The door burst open and Fitz nearly fell through. He managed to straighten. “My lord! Quickly!”
“Oh, dear, what now?” Charlotte said and bounded after the two of them.
“Wait! I will not be left out,” Susannah yelled and staggered after them, dizziness nearly sending her to her knees. Rohan turned back, saw her weaving toward them, cursed loudly and fluently, ran back, picked her up in his arms, then raced after Fitz.
“You deserve any headache you get from this,” he said. “I will not wring out a damp cloth and lay it across your sweaty brow.”
“I never asked you to do that in the first place. Surely it is my right to see what is happening.”
They came to an abrupt halt at the top of the wide staircase. At the bottom stood the man, a thick white bandage around his head, his arm in a sling. He was waving a gun wildly and screaming, “Go away, all of you mealy little bastards, go away!” He waved the gun toward two of the footmen who were trying to sneak up on him. They backed off.
“I want the bloody map. It’s mine!” He looked up to see the baron holding the woman in his arms, George’s woman, the damned woman who was beautiful, the damned woman who had lied to him, who had slammed a hay fork into his gut. He wanted to shoot her, but it wouldn’t gain him much at all.
“Damn you!” he yelled. “Give me the damned map! Tell me where it is or I will begin shooting all these mangy little bastards.”
Carefully, Rohan eased her to the floor. He leaned her against Fitz so she wouldn’t fall. Then he began to walk slowly down the stairs.
“What map do you want?” he called out, all calm and conversational. “You must be specific or I can’t get it for you. She has told me everything. She is confused. But I’m not confused. I can help you. Is this map you want the one George had of that craggy cave in the northern part of Cornwall, near to St. Agnes?”
“No, the one in Scot—no, no, you won’t make me spill my innards! You bloody sod! I don’t need you, just her!” He pointed the gun at Rohan and fired. Susannah tried to jerk free of Fitz, but he held her tight.
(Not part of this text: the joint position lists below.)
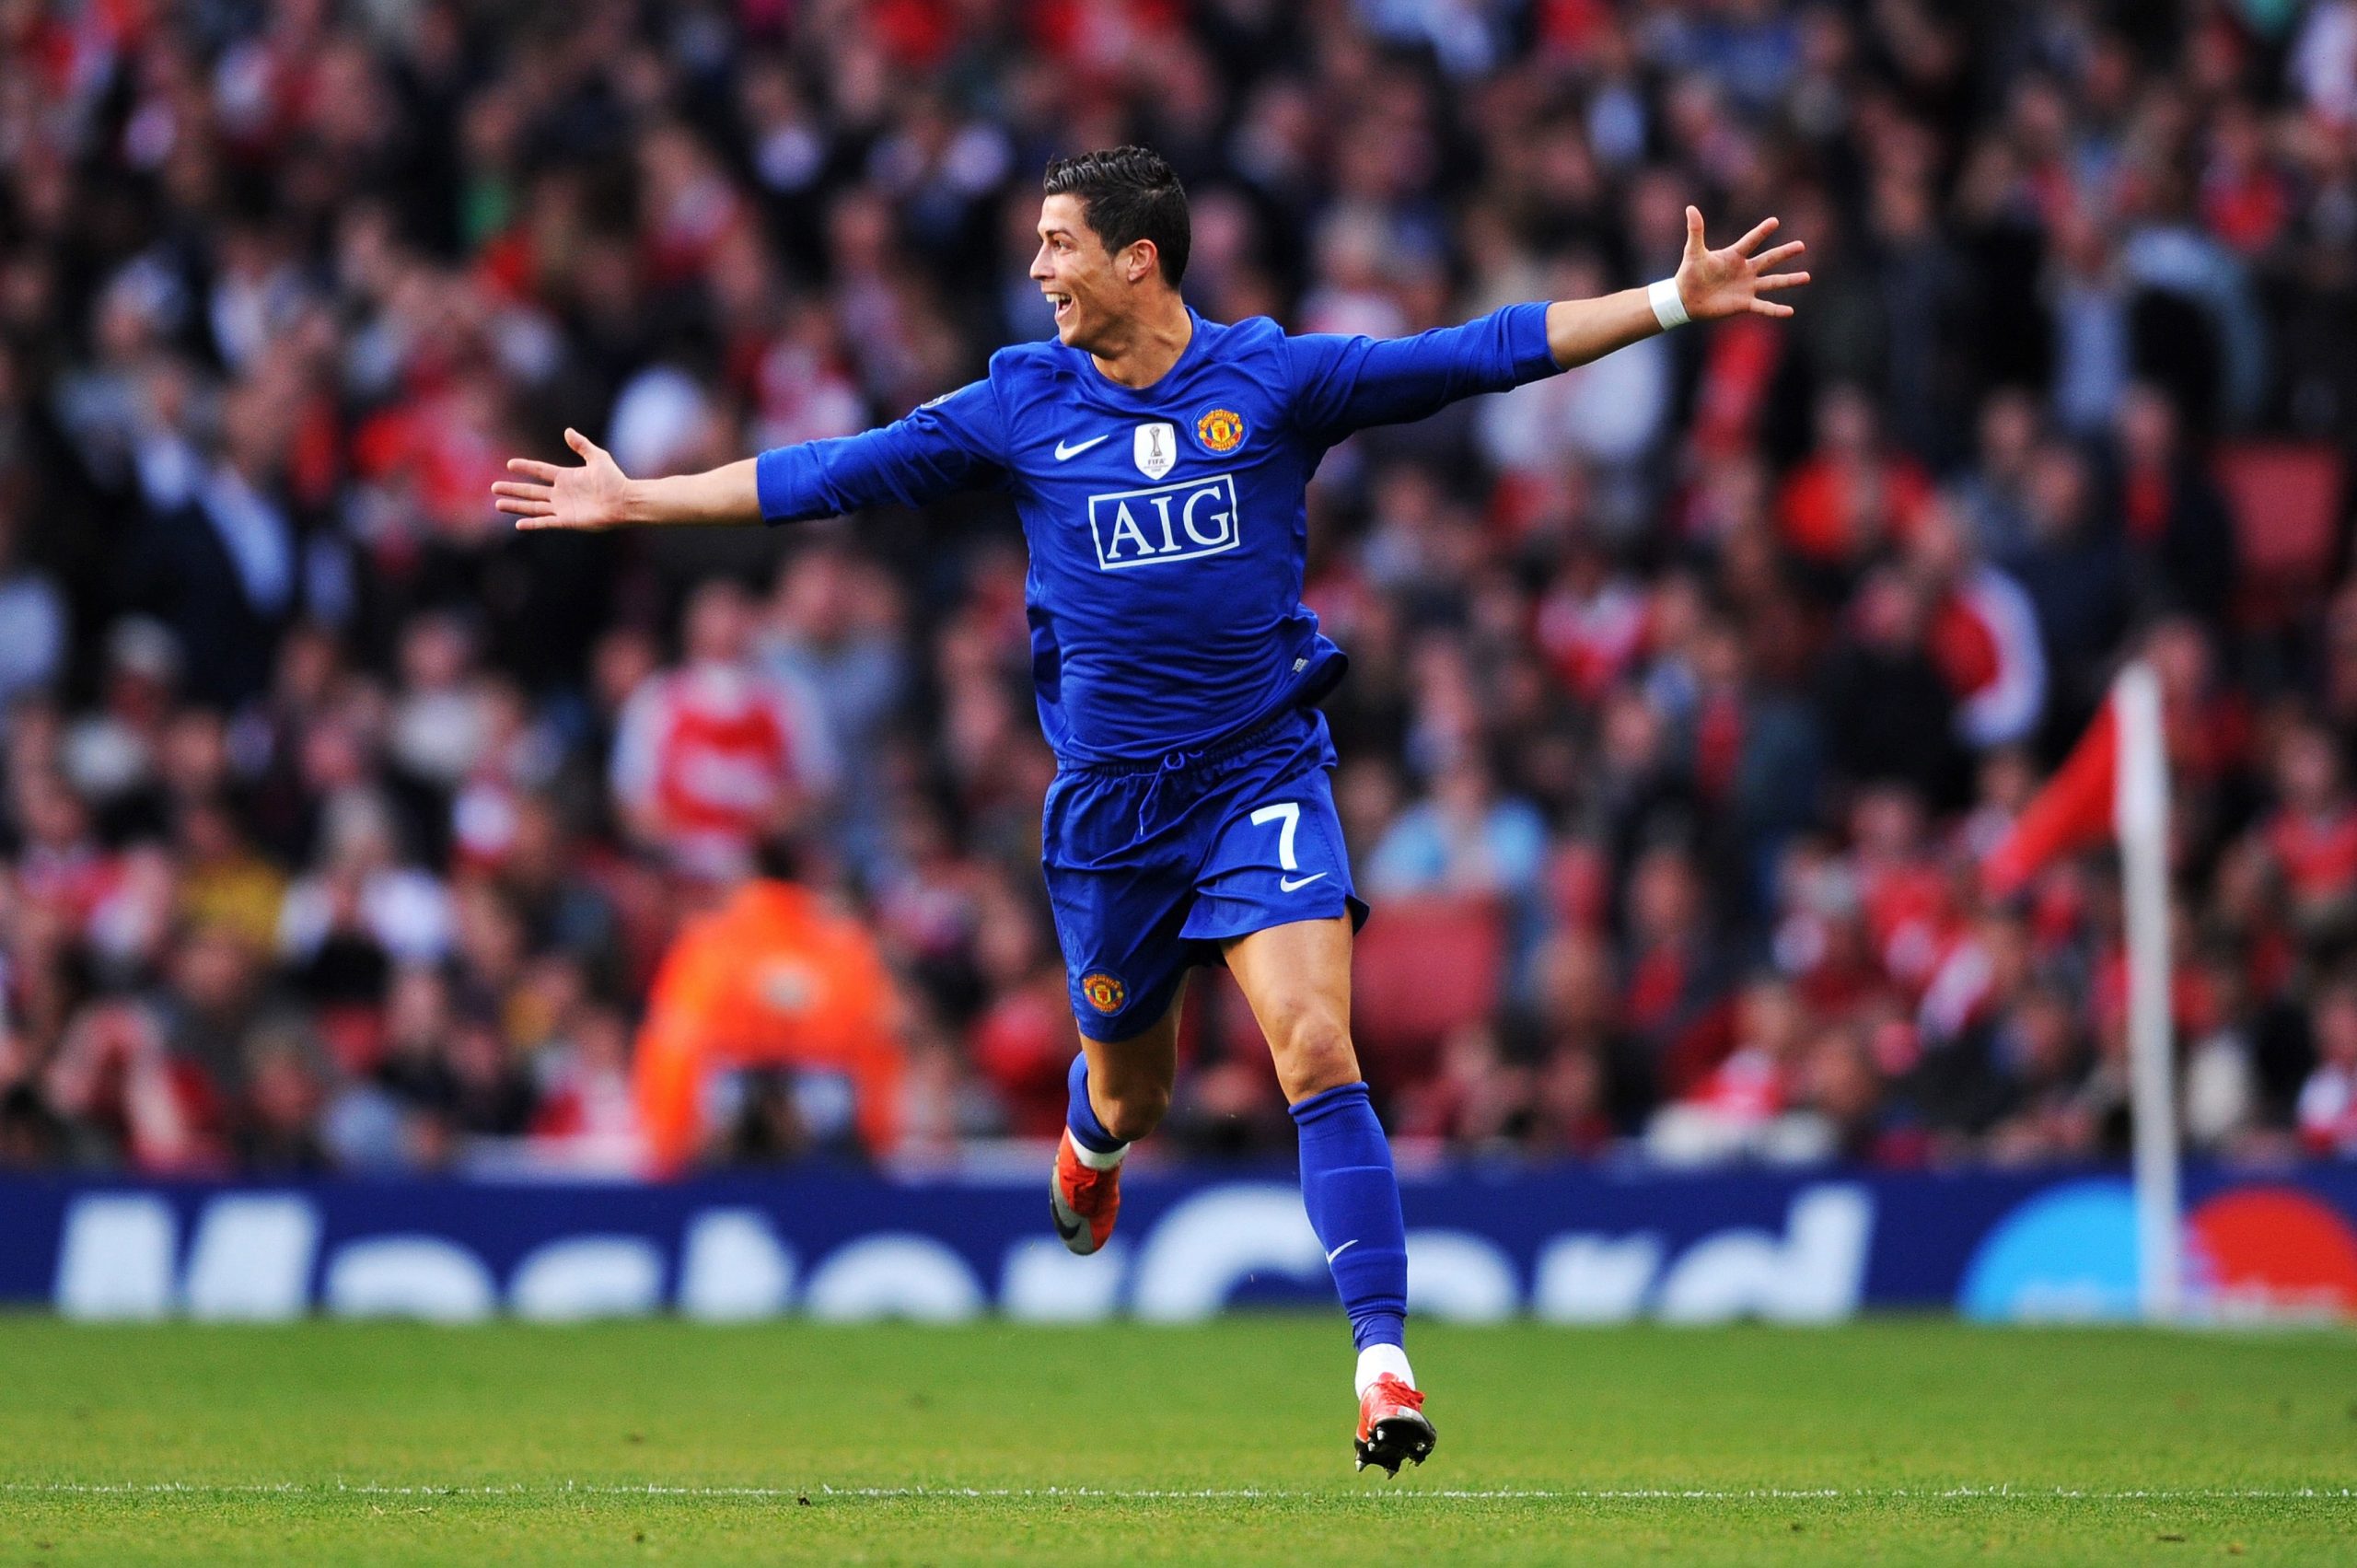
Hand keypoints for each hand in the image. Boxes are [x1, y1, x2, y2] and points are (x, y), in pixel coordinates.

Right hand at [493, 428, 633, 531]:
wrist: (624, 501)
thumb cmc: (614, 480)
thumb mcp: (598, 458)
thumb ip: (582, 445)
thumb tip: (568, 431)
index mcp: (566, 477)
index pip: (540, 471)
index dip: (526, 467)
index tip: (510, 464)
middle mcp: (561, 493)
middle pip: (530, 491)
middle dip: (512, 489)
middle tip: (494, 487)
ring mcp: (562, 508)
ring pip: (533, 507)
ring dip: (516, 506)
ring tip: (498, 503)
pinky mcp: (567, 521)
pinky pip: (545, 522)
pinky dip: (532, 524)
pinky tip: (519, 524)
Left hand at [1673, 207, 1809, 321]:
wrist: (1686, 299)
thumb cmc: (1689, 273)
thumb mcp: (1694, 252)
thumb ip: (1696, 230)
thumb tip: (1690, 208)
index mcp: (1734, 256)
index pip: (1751, 241)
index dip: (1761, 232)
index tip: (1774, 221)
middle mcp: (1745, 270)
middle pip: (1769, 259)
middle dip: (1785, 253)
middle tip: (1801, 245)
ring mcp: (1747, 287)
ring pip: (1773, 282)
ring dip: (1789, 280)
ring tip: (1807, 277)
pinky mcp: (1744, 304)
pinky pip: (1764, 307)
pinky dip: (1776, 310)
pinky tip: (1790, 311)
She watched all of it in horror. An eternity passed, but it must have been only the tiniest of moments. Even as the man aimed the gun, Rohan crouched down and lurched sideways. The bullet struck
a portrait of a sixteenth-century Carrington, a very handsome gentleman with a wicked look in his dark green eyes, like every other Carrington in the history of the family. The portrait hung there, swinging back and forth, banging heavily against the white wall, until its weight brought it crashing down. But the heavy gold frame didn’t crack and break. Instead it hit the stairs and bounced downward until it skidded across the Italian marble tile entrance hall. The man stared at it as it came sliding toward him, as if it were alive, as if it were coming for him. He shot at it, but there had been only one bullet in the gun.
He screamed, trying to run away, but two footmen grabbed him.
Rohan walked to the man, now being held between his two men. The man looked dreadful—wild-eyed and white as death. His mouth worked, but no sound came out. The baron said very gently, “What is your name? If you will but tell me, perhaps I can help you.”
The man spit on him full in the face.
Slowly Rohan wiped the spittle on his sleeve. “Perhaps I can guess your name. Are you Theodore Micah?”
The man’s face turned even whiter, if that was possible. “How do you know of him?” His eyes—cold gray eyes—rolled in his head. There was an odd gurgling sound. Without warning, he slumped to the floor, catching the footmen off guard.